バージョントークンには、トークンをロックおよびロック解除できる UDF のセットも含まれています:
version_tokens_lock_exclusive()
は排他的バージョントークンロックを取得します。 1 つ以上のロック名とタイムアウト値のリストを取ります。version_tokens_lock_shared()
は、共有バージョンのトークンロックを取得します。 1 つ以上のロック名とタイムアウト値のリストを取ります。version_tokens_unlock()
は、バージョントークンロック (排他的および共有) を解放します。 引数は取りません。

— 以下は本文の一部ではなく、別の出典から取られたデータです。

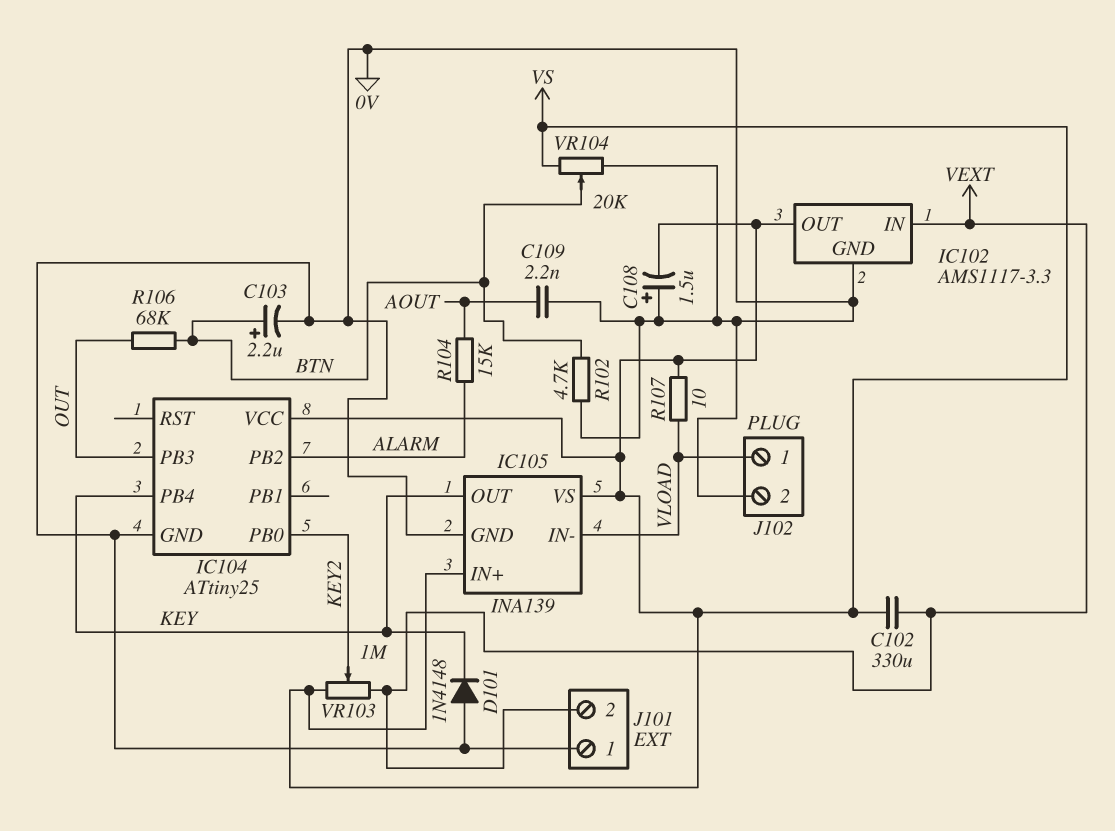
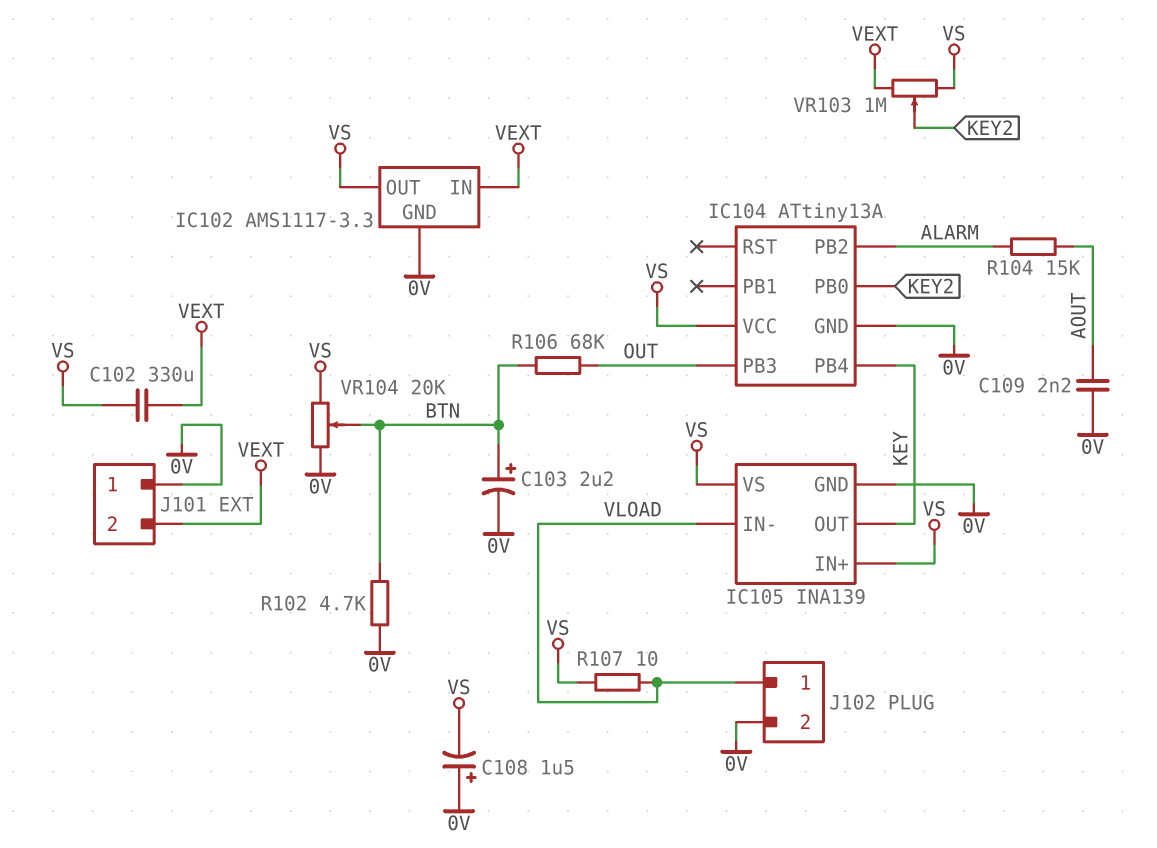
D101: diode 1N4148 (A 0V, K KEY) -> none
IC104: ATtiny25 -> ATtiny13A

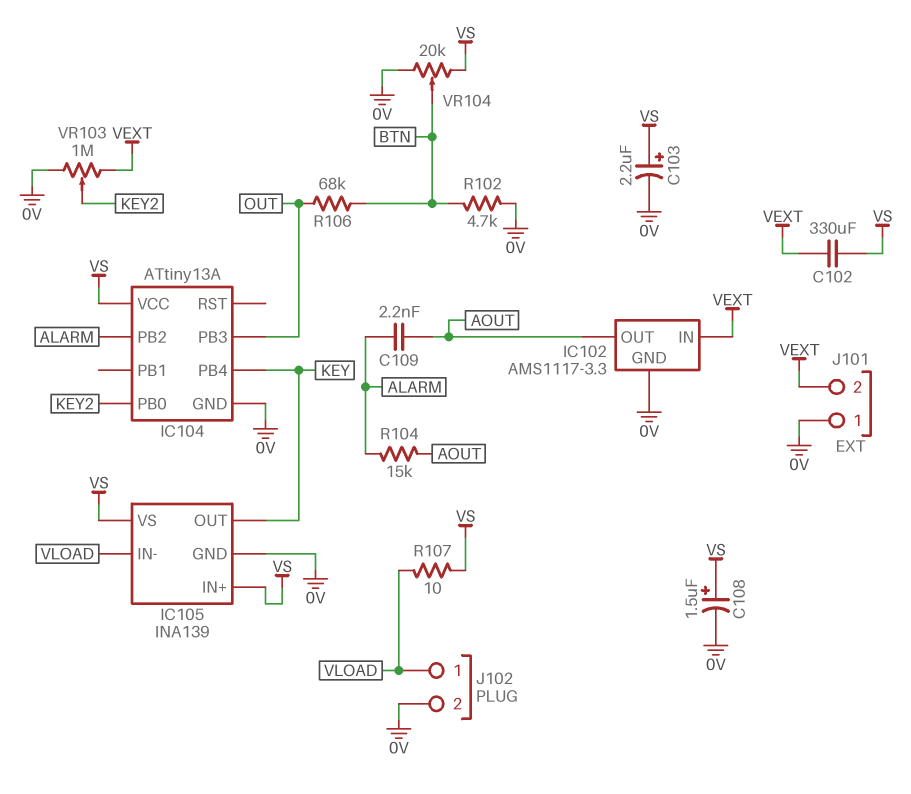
C103: 2.2uF (plus BTN, minus 0V) -> 2.2uF (plus VS, minus 0V)
C108: 1.5uF (plus 0V, minus VS) -> 1.5uF (plus VS, minus 0V)
C109: 2.2nF (0V, AOUT) -> 2.2nF (ALARM, AOUT)
IC102 pin OUT: VS -> AOUT
VR103: 1M (VEXT, VS, wiper KEY2) -> 1M (0V, VEXT, wiper KEY2)

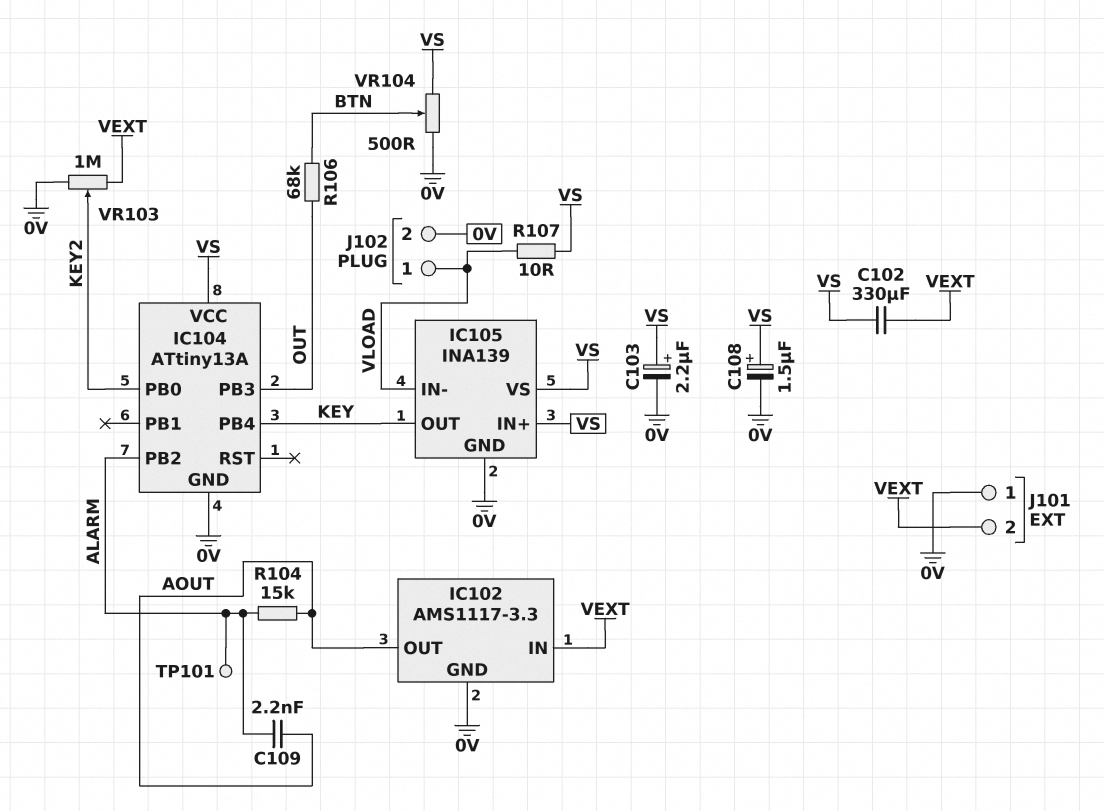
R102: 4.7k (0V, BTN) -> none
TP101: none -> test point (ALARM)
VR104: 20k (0V, VS, wiper BTN) -> 500 (0V, VS, wiper BTN)

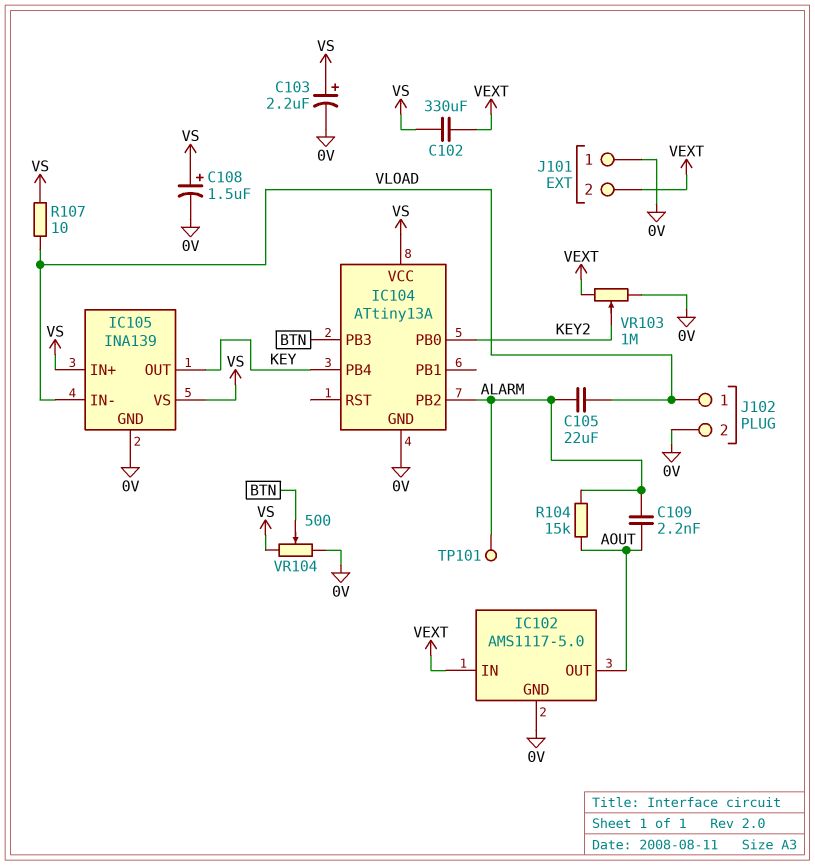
C105: none -> 22uF (ALARM, VLOAD)
IC102: AMS1117-3.3 -> AMS1117-5.0
IC104 pin PB3: OUT -> BTN
R106: 68k (BTN, OUT) -> none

各ロック関数は、成功した場合はゼロ以外を返します。 それ以外の場合は、次のエラーが発生します:
mysql> SELECT version_tokens_lock_shared('lock1', 'lock2', 0);
+-------------------------------------------------+
| version_tokens_lock_shared('lock1', 'lock2', 0) |
+-------------------------------------------------+
| 1 |
+-------------------------------------------------+
mysql> SELECT version_tokens_lock_shared(NULL, 0);
ERROR 3131 (42000): Incorrect locking service lock name '(null)'.

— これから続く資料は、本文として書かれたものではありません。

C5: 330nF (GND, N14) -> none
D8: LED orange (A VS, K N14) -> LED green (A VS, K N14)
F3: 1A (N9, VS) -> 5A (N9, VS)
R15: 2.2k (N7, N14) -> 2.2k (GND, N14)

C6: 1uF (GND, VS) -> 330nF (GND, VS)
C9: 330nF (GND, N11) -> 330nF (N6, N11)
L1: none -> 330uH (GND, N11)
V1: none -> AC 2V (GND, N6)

バージョントークンロック機能を使用したロックは勧告です。アプリケーションは協調する必要があります。
存在しないトークン名をロックできます。 トークンは作成されません。
バージョントークンロック関数は、セクション5.6.8.1「ロックサービス」 で説明されているロックサービスに基づいているため、共有ロックと排他ロックのセマンティクスは同じです。 (バージョントークンは、ロックサービス UDF インタフェースではなく、サーバーに組み込まれたロックサービスルーチンを使用するため、バージョントークンを使用するためにこれらの UDF をインストールする必要はありません。) バージョントークンによって取得されたロックは、version_token_locks
のロックサービスネームスペースを使用します。 ロックサービスのロックはパフォーマンススキーマを使用してモニターできるため、これはバージョントークンロックにも当てはまります。 詳細は、ロックサービスの監視を参照してください。
バージョントークンロック関数の場合、トークン名引数は指定したとおりに正確に使用されます。 前後の空白は無視されず、=
および;
文字は許可されます。 これは、バージョントークンが単にロック対象のトークン名をロックサービスにそのまま渡すためです。